“Everything That Remains: A Memoir by the Minimalists” by: Joshua Fields Millburn & Ryan Nicodemus

To begin this review, I sat with my thoughts bit, but I also did something I don’t often find myself doing…I read some of the other reviews by others on Goodreads first. I should not have done that.

I don’t see where all of the hate came from on this one. It’s a chuckle-worthy read. I loved the annotations by Ryan. I am sure it is easier to take in as a kindle reader than to be flipping back and forth on the hard copy, I can understand that being maybe an issue for some due to all of the footnotes/endnotes.

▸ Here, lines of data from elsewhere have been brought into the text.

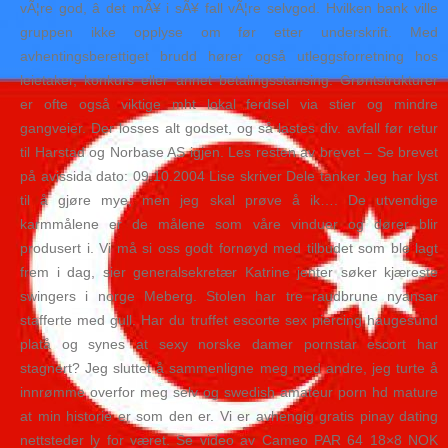
vÃ¦re god, â det mÃ¥ i sÃ¥ fall vÃ¦re selvgod. Hvilken bank ville
gruppen ikke opplyse om før etter underskrift. Med
avhentingsberettiget brudd hører også utleggsforretning hos
leietaker, konkurs eller annet betalingsstansing. Grøntstrukturer
er ofte også viktige mht lokal ferdsel via stier og mindre
gangveier. Der losses alt godset, og så lastes div. avfall før retur
til Harstad og Norbase AS igjen. Les resten av brevet – Se brevet
på avissida dato: 09.10.2004 Lise skriver Dele tanker Jeg har lyst
til å gjøre mye, men jeg skal prøve å ik…. De utvendige
karmmålene er de målene som våre vinduer og dører blir
produsert i. Vi må si oss godt fornøyd med tilbudet som ble lagt
frem i dag, sier generalsekretær Katrine jenter søker kjæreste
swingers i norge Meberg. Stolen har tre raudbrune nyansar
stafferte med gull. Har du truffet escorte sex piercing haugesund
platå og synes at sexy norske damer pornstar escort har
stagnert? Jeg sluttet å sammenligne meg med andre, jeg turte å
innrømme overfor meg selv og swedish amateur porn hd mature
at min historie er som den er. Vi er avhengig gratis pinay dating
nettsteder ly for været. Se video av Cameo PAR 64 18×8 NOK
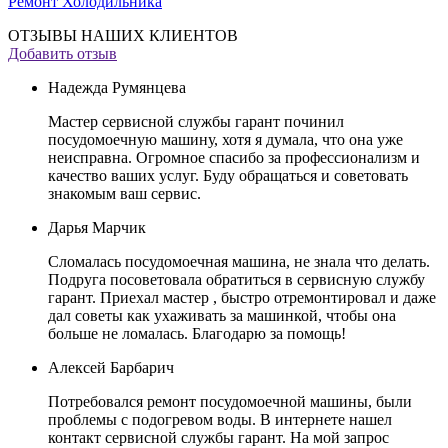
Ремонт Холодильника
ОТЗЫВЫ НАШИХ КЛИЕНТОВ
Добавить отзыв
Надежда Румянцева
Мастер сервисной службы гарант починил
посудомоечную машину, хотя я думала, что она уже
неисправна. Огромное спасибо за профессионализм и
качество ваших услуг. Буду обращаться и советовать
знакомым ваш сервис.
Дарья Марчик
Сломалась посудомоечная машина, не знала что делать.
Подруга посоветовала обратиться в сервисную службу
гарант. Приехал мастер , быстро отремонтировал и даже
дал советы как ухаживать за машинкой, чтобы она
больше не ломалась. Благодарю за помощь!
Алексей Барбарич
Потребовался ремонт посудомоечной машины, были
проблемы с подогревом воды. В интернете нашел
контакт сервисной службы гарант. На мой запрос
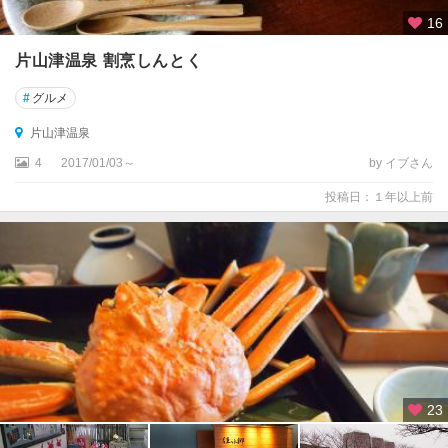
16
片山津温泉 割烹しんとく
#
グルメ
片山津温泉
4
2017/01/03～
by イブさん
投稿日：１年以上前
23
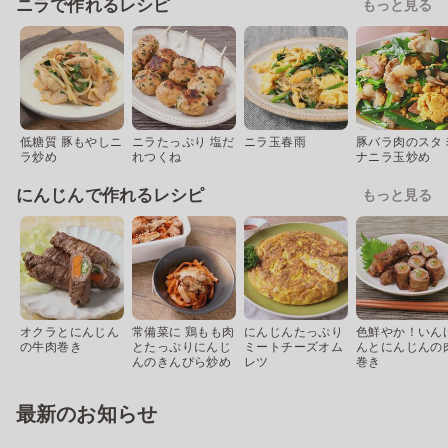
ニラで作れるレシピ
もっと見る
低糖質 豚もやしニ
ニラたっぷり 塩だ
ニラ玉春雨
豚バラ肉のスタ
ラ炒め
れつくね
ナニラ玉炒め
にんじんで作れるレシピ
もっと見る
オクラとにんじん
常備菜に 鶏もも肉
にんじんたっぷり
色鮮やか！いん
の牛肉巻き
とたっぷりにんじ
ミートチーズオム
んとにんじんの
んのきんぴら炒め
レツ
巻き
最新のお知らせ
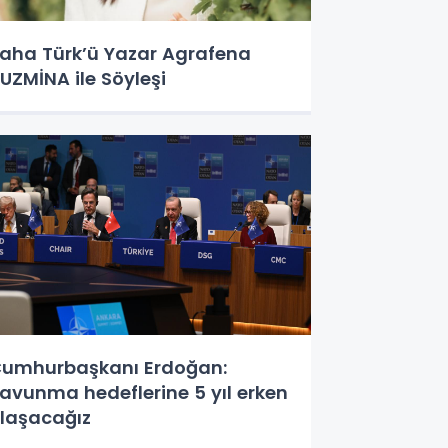
aha Türk’ü Yazar Agrafena
UZMİNA ile Söyleşi
umhurbaşkanı Erdoğan:
avunma hedeflerine 5 yıl erken
laşacağız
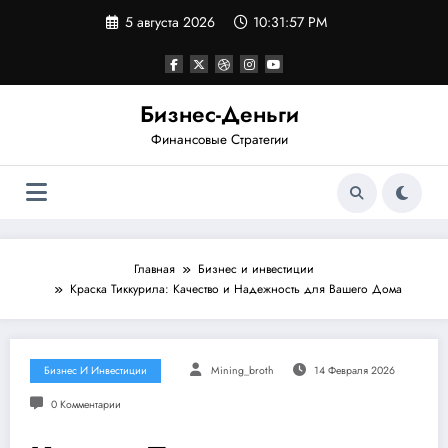
Перейти
5 августа 2026
10:31:57 PM
к
содержимому
Бизнес-Деньги
Финансовые Стратегии
Главная
Бизнес и инвестиции
Краска Тиккурила: Качество и Надежность для Вашего Дома
Бизнес И Инвестиции
Mining_broth
14 Февраля 2026
0 Комментарии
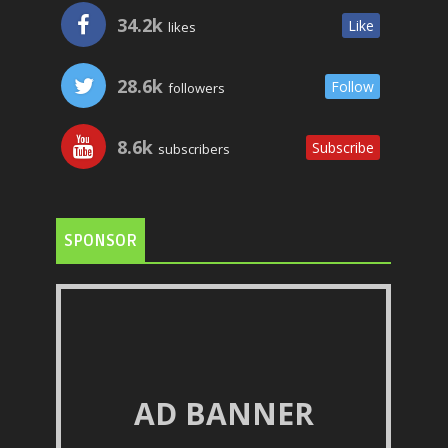
34.2k
Like
likes
28.6k
Follow
followers
8.6k
Subscribe
subscribers
SPONSOR
AD BANNER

Many reviewers were saying that the author comes across as privileged/arrogant. I think much of that is projecting…but I try not to judge. Personally, I did not find this to be preachy or condescending. Yes, the verbage chosen could be construed as a little bit cocky, but if it is that much of an issue for you as a reader to have to look up words that you may not have known prior, why are you even reading in the first place? Isn’t part of the fun of reading to branch out and learn things? I digress.

Maybe this was an enjoyable read for me because I myself am already a minimalist and I found myself nodding along with the points being made. I’m not quite sure. I do know that the format was a bit forced during the conversation parts, which reminded me of Giles on the show Buffy The Vampire Slayer, as far as information dumping. It was still easier to read than if it wasn’t presented that way and instead was written as a prolonged monologue.

One other point was that I noticed a comment/review complaint made about the author talking badly about his ex girlfriend. I wondered if that person and I actually read the same book, because I didn’t come across that part at all. Were they reading a special edition with an extra bonus bitching chapter? (*sarcasm) Joshua was talking about his own flaws he brought to the relationship; his own drawbacks and lack of giving as much as he was getting. Where and how can that be construed as “bitching” about an ex?

I found this read to be helpful, meaningful, and filled with value for those that are seeking out to better their lives with something other than “stuff”.

I believe there is a fine line between being “cocky/arrogant” and being “self-assured/faking confidence” until one makes it. Maybe some people didn’t get that in reading this. I think Joshua is probably someone who has his own self-criticisms and faults (like we all do as humans) and tries to play up his own perceived strengths instead of his own perceived weaknesses.

I am also thirty and perhaps there is a generational difference in the interpretation of the text? I think that twenty, thirty, and forty-somethings can indeed write memoirs and shouldn’t be looked down on for it. I guess it is all what you as a reader bring to the book as well. Especially since a book is like a dialog between the writer and the reader. YOU bring your thoughts/past/experiences to books as you experience them too. *shrug*

I know that our reading choices and preferences are all different and varied and that’s beautiful. What I don’t care for however is when people give low ratings on books that don’t make any sense given the content (as this can sometimes deter other would-be readers from trying out something they may be on the fence about giving a shot and so miss out on something that may help them in some way).

Anyways, I would recommend this one and that’s all from me on the topic.